» **EXERCISE INPUTS**:
BEGIN
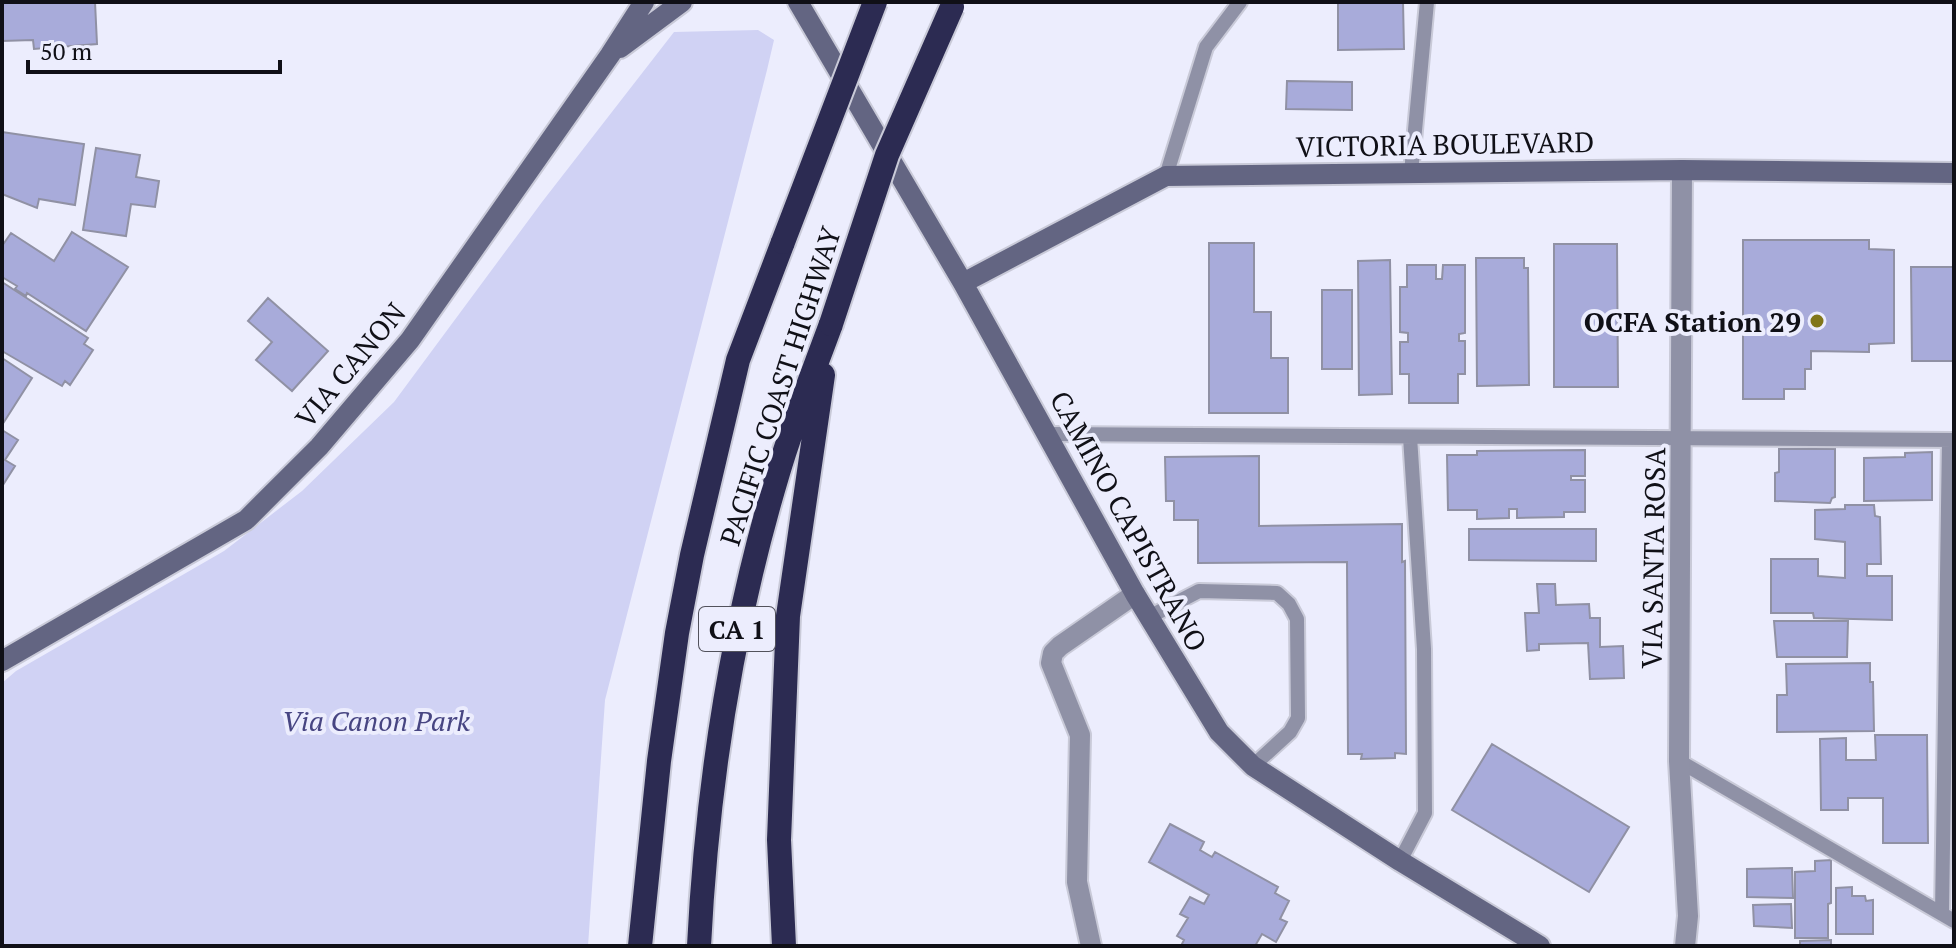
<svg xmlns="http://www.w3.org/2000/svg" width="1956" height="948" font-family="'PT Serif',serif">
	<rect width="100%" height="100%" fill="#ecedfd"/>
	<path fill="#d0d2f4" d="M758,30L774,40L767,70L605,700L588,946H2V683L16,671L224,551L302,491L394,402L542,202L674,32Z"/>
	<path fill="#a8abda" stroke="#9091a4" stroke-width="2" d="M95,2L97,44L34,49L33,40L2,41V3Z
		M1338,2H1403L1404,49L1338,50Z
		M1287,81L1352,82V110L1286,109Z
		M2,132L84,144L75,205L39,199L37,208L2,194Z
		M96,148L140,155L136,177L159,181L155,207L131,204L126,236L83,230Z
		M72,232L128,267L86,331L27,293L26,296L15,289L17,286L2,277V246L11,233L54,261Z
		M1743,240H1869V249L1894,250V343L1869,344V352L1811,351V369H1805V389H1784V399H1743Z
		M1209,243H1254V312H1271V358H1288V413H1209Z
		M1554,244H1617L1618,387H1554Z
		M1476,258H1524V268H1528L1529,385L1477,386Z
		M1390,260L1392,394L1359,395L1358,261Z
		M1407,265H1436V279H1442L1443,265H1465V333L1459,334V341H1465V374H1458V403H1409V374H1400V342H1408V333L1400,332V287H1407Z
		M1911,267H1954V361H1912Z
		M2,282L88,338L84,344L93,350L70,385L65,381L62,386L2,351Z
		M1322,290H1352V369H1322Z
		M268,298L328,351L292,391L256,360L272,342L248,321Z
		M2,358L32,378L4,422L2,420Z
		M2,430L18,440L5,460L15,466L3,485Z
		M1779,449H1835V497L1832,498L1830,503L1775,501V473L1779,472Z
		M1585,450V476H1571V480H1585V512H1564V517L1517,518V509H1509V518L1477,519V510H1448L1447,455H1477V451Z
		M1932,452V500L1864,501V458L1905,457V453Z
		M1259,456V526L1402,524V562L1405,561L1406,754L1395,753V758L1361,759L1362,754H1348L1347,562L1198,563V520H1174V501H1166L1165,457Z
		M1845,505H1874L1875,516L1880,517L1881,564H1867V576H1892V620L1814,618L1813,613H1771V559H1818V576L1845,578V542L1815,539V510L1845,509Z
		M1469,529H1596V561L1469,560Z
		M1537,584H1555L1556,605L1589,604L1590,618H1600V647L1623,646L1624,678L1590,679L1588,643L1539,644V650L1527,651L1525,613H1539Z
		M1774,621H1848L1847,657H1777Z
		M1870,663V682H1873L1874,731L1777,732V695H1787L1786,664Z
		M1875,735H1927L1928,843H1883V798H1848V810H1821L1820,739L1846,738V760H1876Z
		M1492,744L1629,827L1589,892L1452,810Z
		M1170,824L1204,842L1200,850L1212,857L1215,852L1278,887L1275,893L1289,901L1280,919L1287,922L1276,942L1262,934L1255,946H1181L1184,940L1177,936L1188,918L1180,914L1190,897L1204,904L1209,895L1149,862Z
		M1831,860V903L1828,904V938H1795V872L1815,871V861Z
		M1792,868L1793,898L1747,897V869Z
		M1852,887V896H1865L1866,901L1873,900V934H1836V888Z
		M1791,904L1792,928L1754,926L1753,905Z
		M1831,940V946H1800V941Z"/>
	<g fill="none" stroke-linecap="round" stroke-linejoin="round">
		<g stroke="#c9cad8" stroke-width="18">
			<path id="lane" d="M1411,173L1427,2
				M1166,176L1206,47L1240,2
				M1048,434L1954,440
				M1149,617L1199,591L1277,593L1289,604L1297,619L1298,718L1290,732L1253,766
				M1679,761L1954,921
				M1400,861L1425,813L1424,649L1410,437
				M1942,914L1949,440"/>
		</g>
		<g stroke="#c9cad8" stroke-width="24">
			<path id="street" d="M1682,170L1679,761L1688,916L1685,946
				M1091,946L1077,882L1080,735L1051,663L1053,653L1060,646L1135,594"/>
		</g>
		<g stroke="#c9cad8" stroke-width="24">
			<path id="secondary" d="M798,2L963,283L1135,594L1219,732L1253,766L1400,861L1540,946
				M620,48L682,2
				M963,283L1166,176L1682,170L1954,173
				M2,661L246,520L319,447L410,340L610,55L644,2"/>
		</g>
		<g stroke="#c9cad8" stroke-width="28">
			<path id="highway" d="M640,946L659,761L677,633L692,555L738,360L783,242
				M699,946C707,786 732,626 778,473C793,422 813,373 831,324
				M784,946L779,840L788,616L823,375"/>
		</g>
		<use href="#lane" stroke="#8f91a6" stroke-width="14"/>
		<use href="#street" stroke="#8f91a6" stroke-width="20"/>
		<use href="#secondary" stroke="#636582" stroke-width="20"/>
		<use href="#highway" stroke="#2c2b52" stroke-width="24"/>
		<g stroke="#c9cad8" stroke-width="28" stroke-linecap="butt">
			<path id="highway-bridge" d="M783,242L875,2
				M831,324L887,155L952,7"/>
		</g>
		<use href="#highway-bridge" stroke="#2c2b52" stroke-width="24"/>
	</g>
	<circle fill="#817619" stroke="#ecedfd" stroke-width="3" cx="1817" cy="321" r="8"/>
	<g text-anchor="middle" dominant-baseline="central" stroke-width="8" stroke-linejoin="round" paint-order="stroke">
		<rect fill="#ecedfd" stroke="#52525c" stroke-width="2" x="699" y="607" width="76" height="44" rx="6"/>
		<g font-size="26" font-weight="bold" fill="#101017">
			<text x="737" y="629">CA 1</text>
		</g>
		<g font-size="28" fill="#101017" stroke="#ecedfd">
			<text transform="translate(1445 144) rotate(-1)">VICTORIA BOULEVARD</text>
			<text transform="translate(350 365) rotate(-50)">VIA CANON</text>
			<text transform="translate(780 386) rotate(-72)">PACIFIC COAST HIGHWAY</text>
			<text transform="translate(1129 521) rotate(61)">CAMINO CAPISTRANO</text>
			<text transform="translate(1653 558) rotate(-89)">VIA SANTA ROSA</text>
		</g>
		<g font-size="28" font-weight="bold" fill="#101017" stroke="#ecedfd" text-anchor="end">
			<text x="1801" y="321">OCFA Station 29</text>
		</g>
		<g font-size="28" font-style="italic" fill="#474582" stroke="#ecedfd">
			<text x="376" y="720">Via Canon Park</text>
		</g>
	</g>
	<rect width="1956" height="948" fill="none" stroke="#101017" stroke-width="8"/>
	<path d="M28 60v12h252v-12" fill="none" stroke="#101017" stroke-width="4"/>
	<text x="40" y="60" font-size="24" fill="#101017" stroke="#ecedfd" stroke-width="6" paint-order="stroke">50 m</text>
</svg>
END
» **INSTRUCTIONS FOR THE TASK**: Retype all of the data above word for word, excluding the pictures.

» **YOUR SOLUTION**:
<svg xmlns="http://www.w3.org/2000/svg" width="1956" height="948" font-family="'PT Serif',serif">
	<rect width="100%" height="100%" fill="#ecedfd"/>
	<path fill="#d0d2f4" d="M758,30L774,40L767,70L605,700L588,946H2V683L16,671L224,551L302,491L394,402L542,202L674,32Z"/>
	<path fill="#a8abda" stroke="#9091a4" stroke-width="2" d="M95,2L97,44L34,49L33,40L2,41V3Z
		M1338,2H1403L1404,49L1338,50Z
		M1287,81L1352,82V110L1286,109Z
		M2,132L84,144L75,205L39,199L37,208L2,194Z
		M96,148L140,155L136,177L159,181L155,207L131,204L126,236L83,230Z
		M72,232L128,267L86,331L27,293L26,296L15,289L17,286L2,277V246L11,233L54,261Z
		M1743,240H1869V249L1894,250V343L1869,344V352L1811,351V369H1805V389H1784V399H1743Z
		M1209,243H1254V312H1271V358H1288V413H1209Z
		M1554,244H1617L1618,387H1554Z
		M1476,258H1524V268H1528L1529,385L1477,386Z
		M1390,260L1392,394L1359,395L1358,261Z
		M1407,265H1436V279H1442L1443,265H1465V333L1459,334V341H1465V374H1458V403H1409V374H1400V342H1408V333L1400,332V287H1407Z
		M1911,267H1954V361H1912Z
		M2,282L88,338L84,344L93,350L70,385L65,381L62,386L2,351Z
		M1322,290H1352V369H1322Z
		M268,298L328,351L292,391L256,360L272,342L248,321Z
		M2,358L32,378L4,422L2,420Z
		M2,430L18,440L5,460L15,466L3,485Z
		M1779,449H1835V497L1832,498L1830,503L1775,501V473L1779,472Z
		M1585,450V476H1571V480H1585V512H1564V517L1517,518V509H1509V518L1477,519V510H1448L1447,455H1477V451Z
		M1932,452V500L1864,501V458L1905,457V453Z
		M1259,456V526L1402,524V562L1405,561L1406,754L1395,753V758L1361,759L1362,754H1348L1347,562L1198,563V520H1174V501H1166L1165,457Z
		M1845,505H1874L1875,516L1880,517L1881,564H1867V576H1892V620L1814,618L1813,613H1771V559H1818V576L1845,578V542L1815,539V510L1845,509Z
		M1469,529H1596V561L1469,560Z
		M1537,584H1555L1556,605L1589,604L1590,618H1600V647L1623,646L1624,678L1590,679L1588,643L1539,644V650L1527,651L1525,613H1539Z
		M1774,621H1848L1847,657H1777Z
		M1870,663V682H1873L1874,731L1777,732V695H1787L1786,664Z
		M1875,735H1927L1928,843H1883V798H1848V810H1821L1820,739L1846,738V760H1876Z
		M1492,744L1629,827L1589,892L1452,810Z
		M1170,824L1204,842L1200,850L1212,857L1215,852L1278,887L1275,893L1289,901L1280,919L1287,922L1276,942L1262,934L1255,946H1181L1184,940L1177,936L1188,918L1180,914L1190,897L1204,904L1209,895L1149,862Z
		M1831,860V903L1828,904V938H1795V872L1815,871V861Z
		M1792,868L1793,898L1747,897V869Z
		M1852,887V896H1865L1866,901L1873,900V934H1836V888Z
		M1791,904L1792,928L1754,926L1753,905Z
		M1831,940V946H1800V941Z"/>
	<g fill="none" stroke-linecap="round" stroke-linejoin="round">
		<g stroke="#c9cad8" stroke-width="18">
			<path id="lane" d="M1411,173L1427,2
				M1166,176L1206,47L1240,2
				M1048,434L1954,440
				M1149,617L1199,591L1277,593L1289,604L1297,619L1298,718L1290,732L1253,766
				M1679,761L1954,921
				M1400,861L1425,813L1424,649L1410,437
				M1942,914L1949,440"/>
		</g>
		<g stroke="#c9cad8" stroke-width="24">
			<path id="street" d="M1682,170L1679,761L1688,916L1685,946
				M1091,946L1077,882L1080,735L1051,663L1053,653L1060,646L1135,594"/>
		</g>
		<g stroke="#c9cad8" stroke-width="24">
			<path id="secondary" d="M798,2L963,283L1135,594L1219,732L1253,766L1400,861L1540,946
				M620,48L682,2
				M963,283L1166,176L1682,170L1954,173
				M2,661L246,520L319,447L410,340L610,55L644,2"/>
		</g>
		<g stroke="#c9cad8" stroke-width="28">
			<path id="highway" d="M640,946L659,761L677,633L692,555L738,360L783,242
				M699,946C707,786 732,626 778,473C793,422 813,373 831,324
				M784,946L779,840L788,616L823,375"/>
		</g>
		<use href="#lane" stroke="#8f91a6" stroke-width="14"/>
		<use href="#street" stroke="#8f91a6" stroke-width="20"/>
		<use href="#secondary" stroke="#636582" stroke-width="20"/>
		<use href="#highway" stroke="#2c2b52" stroke-width="24"/>
		<g stroke="#c9cad8" stroke-width="28" stroke-linecap="butt">
			<path id="highway-bridge" d="M783,242L875,2
				M831,324L887,155L952,7"/>
		</g>
		<use href="#highway-bridge" stroke="#2c2b52" stroke-width="24"/>
	</g>
	<circle fill="#817619" stroke="#ecedfd" stroke-width="3" cx="1817" cy="321" r="8"/>
	<g text-anchor="middle" dominant-baseline="central" stroke-width="8" stroke-linejoin="round" paint-order="stroke">
		<rect fill="#ecedfd" stroke="#52525c" stroke-width="2" x="699" y="607" width="76" height="44" rx="6"/>
		<g font-size="26" font-weight="bold" fill="#101017">
			<text x="737" y="629">CA 1</text>
		</g>
		<g font-size="28" fill="#101017" stroke="#ecedfd">
			<text transform="translate(1445 144) rotate(-1)">VICTORIA BOULEVARD</text>
			<text transform="translate(350 365) rotate(-50)">VIA CANON</text>
			<text transform="translate(780 386) rotate(-72)">PACIFIC COAST HIGHWAY</text>
			<text transform="translate(1129 521) rotate(61)">CAMINO CAPISTRANO</text>
			<text transform="translate(1653 558) rotate(-89)">VIA SANTA ROSA</text>
		</g>
		<g font-size="28" font-weight="bold" fill="#101017" stroke="#ecedfd" text-anchor="end">
			<text x="1801" y="321">OCFA Station 29</text>
		</g>
		<g font-size="28" font-style="italic" fill="#474582" stroke="#ecedfd">
			<text x="376" y="720">Via Canon Park</text>
		</g>
	</g>
	<rect width="1956" height="948" fill="none" stroke="#101017" stroke-width="8"/>
	<path d="M28 60v12h252v-12" fill="none" stroke="#101017" stroke-width="4"/>
	<text x="40" y="60" font-size="24" fill="#101017" stroke="#ecedfd" stroke-width="6" paint-order="stroke">50 m</text>
</svg>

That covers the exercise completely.